HA runbook for a failed data node:
- Check
_cluster/health,_cat/shards,_cat/nodes, and allocation explanation. - Determine whether the node is truly gone, slow, partitioned, disk-full, or blocked by JVM pressure.
- If primaries are active and only replicas are unassigned, keep serving but reduce risk and restore redundancy.
- If primaries are unassigned, decide whether the missing node can return quickly or whether snapshot restore is required.
- Check allocation blockers: disk watermarks, awareness, forced awareness, include/exclude filters, index blocks, and node roles.
- Avoid forcing stale primary allocation unless the data-loss decision is explicit and documented.

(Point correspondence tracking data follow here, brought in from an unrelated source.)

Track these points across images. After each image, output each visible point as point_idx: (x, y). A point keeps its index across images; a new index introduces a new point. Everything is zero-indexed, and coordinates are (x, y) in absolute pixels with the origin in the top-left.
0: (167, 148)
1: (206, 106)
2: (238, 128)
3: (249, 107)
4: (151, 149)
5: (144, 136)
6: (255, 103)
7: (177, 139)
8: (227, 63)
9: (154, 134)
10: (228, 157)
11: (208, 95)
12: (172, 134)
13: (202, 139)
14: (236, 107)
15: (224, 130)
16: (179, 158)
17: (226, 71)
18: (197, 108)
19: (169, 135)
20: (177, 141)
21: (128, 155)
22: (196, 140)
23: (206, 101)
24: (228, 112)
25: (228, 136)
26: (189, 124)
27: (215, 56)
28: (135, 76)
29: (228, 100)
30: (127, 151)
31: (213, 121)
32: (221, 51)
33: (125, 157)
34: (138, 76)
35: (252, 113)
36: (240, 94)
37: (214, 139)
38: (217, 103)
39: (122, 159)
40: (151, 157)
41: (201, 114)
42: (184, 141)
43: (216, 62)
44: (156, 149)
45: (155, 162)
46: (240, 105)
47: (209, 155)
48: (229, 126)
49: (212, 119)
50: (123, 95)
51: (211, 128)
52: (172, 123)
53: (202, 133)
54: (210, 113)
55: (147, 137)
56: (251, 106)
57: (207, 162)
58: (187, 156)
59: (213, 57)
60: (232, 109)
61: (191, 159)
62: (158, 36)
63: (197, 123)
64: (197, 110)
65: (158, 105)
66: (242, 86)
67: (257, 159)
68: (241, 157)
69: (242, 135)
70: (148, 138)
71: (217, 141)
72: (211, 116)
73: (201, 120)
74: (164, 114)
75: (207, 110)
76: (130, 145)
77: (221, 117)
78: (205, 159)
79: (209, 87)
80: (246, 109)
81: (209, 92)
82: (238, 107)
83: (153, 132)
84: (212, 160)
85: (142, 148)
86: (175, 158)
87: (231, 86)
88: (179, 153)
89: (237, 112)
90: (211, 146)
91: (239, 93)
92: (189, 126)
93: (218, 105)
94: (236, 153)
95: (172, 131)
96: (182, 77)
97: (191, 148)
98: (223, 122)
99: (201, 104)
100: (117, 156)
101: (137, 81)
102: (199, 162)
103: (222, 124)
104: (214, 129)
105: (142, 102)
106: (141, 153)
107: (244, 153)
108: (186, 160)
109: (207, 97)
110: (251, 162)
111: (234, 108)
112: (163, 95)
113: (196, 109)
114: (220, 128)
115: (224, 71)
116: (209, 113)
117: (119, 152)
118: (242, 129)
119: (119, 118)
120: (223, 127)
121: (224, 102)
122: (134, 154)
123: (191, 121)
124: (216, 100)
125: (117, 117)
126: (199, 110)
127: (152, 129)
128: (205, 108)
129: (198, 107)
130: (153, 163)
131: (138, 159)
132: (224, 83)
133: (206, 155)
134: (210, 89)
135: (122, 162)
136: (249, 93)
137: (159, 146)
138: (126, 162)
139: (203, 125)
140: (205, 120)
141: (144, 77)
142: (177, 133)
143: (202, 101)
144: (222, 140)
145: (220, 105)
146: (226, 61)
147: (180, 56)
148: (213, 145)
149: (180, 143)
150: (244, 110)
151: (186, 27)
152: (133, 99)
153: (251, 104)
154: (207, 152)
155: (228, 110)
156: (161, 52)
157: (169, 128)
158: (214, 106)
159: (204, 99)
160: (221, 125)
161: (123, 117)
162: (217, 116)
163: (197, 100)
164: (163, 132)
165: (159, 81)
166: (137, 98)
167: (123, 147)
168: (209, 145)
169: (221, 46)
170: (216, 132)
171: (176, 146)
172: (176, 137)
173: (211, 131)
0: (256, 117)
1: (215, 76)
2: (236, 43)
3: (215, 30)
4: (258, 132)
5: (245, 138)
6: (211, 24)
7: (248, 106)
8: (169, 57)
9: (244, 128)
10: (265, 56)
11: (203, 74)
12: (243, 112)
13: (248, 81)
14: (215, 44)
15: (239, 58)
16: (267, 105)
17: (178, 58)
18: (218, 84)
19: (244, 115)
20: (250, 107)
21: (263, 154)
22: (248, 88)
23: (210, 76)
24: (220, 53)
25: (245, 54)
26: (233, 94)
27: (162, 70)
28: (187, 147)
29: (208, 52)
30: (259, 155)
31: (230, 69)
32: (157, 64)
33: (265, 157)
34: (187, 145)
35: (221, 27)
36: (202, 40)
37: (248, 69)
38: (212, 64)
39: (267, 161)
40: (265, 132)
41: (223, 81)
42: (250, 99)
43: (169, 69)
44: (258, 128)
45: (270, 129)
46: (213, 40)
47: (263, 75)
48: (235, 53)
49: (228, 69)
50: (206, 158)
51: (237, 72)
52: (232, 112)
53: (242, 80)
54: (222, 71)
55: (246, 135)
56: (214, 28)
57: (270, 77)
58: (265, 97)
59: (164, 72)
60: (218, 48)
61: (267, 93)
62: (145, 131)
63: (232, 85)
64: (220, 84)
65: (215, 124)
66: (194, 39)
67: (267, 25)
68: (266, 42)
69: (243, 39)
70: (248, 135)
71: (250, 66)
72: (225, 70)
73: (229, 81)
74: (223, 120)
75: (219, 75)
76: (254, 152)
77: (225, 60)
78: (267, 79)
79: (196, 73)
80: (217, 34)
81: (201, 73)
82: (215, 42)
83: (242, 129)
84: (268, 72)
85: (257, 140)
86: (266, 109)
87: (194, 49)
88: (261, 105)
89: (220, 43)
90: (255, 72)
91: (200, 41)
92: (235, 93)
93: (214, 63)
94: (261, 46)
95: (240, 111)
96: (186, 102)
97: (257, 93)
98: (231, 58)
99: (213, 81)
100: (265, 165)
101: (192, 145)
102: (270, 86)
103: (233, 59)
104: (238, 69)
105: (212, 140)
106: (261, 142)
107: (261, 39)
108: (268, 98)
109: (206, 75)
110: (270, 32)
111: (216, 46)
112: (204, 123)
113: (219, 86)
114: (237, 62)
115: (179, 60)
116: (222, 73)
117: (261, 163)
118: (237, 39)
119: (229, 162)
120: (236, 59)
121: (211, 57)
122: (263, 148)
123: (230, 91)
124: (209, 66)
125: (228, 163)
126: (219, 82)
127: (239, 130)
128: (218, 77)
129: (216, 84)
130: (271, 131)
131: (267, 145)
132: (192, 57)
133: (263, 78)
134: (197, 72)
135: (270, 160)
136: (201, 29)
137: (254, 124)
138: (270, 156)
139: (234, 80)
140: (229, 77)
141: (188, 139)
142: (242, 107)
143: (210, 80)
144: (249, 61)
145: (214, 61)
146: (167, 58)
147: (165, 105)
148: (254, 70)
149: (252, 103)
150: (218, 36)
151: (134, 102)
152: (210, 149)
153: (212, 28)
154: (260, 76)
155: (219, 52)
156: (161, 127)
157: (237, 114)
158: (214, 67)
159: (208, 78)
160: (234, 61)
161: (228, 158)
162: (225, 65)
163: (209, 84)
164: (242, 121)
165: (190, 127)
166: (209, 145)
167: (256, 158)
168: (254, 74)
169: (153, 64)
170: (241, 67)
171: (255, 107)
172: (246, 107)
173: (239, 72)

- After recovery, verify shard balance, search results, ingest success, snapshots, and alerts.
Snapshots and Recovery
Snapshots are backups stored outside the cluster. Replicas are for availability; snapshots are for recovery from corruption, deletion, bad rollout, cluster loss, or accidental writes.
Snapshot rules:
- Store snapshots outside the cluster failure domain.
- Automate snapshot creation and retention.
- Test restore into a separate cluster.
- Include cluster state when needed, but understand what settings/templates you are restoring.
- Do not assume a green cluster means backups work.
- During disaster recovery, restore critical indexes first instead of waiting for every historical index if RTO matters.
Recovery choices:
| Situation | Preferred Recovery |
|---|---|
| Lost replica only | Let OpenSearch allocate/recover a new replica. |
| Lost node with primaries but node can return | Bring node back if storage is intact and faster than restore. |
| Lost primary and no good shard copy | Restore from snapshot or accept stale-primary data loss only by explicit decision. |
| Bad delete or bad ingest | Restore affected index to a new name, compare, then alias/cut over. |
| Region loss with CCR | Promote follower-side service and prevent old leader split writes. |
Study Cards
What does yellow OpenSearch cluster health mean?
All primary shards are allocated, but one or more replica shards are unassigned, so redundancy is reduced.
What does red OpenSearch cluster health mean?
At least one primary shard is unassigned, so some data is unavailable.
What is the difference between a primary shard and a replica shard?
The primary handles writes for its shard ID; replicas copy the primary for redundancy and search capacity.
Why are snapshots still required if indexes have replicas?
Replicas can copy deletion, corruption, bad mappings, and bad ingest; snapshots provide independent recovery.
What is OpenSearch cross-cluster replication?
An active-passive setup where follower indexes in another cluster pull changes from leader indexes.
What does allocation awareness protect against?
It spreads primary and replica shard copies across failure domains such as zones or racks.
What is the usual production cluster-manager node count?
Three dedicated cluster-manager-eligible nodes spread across failure domains.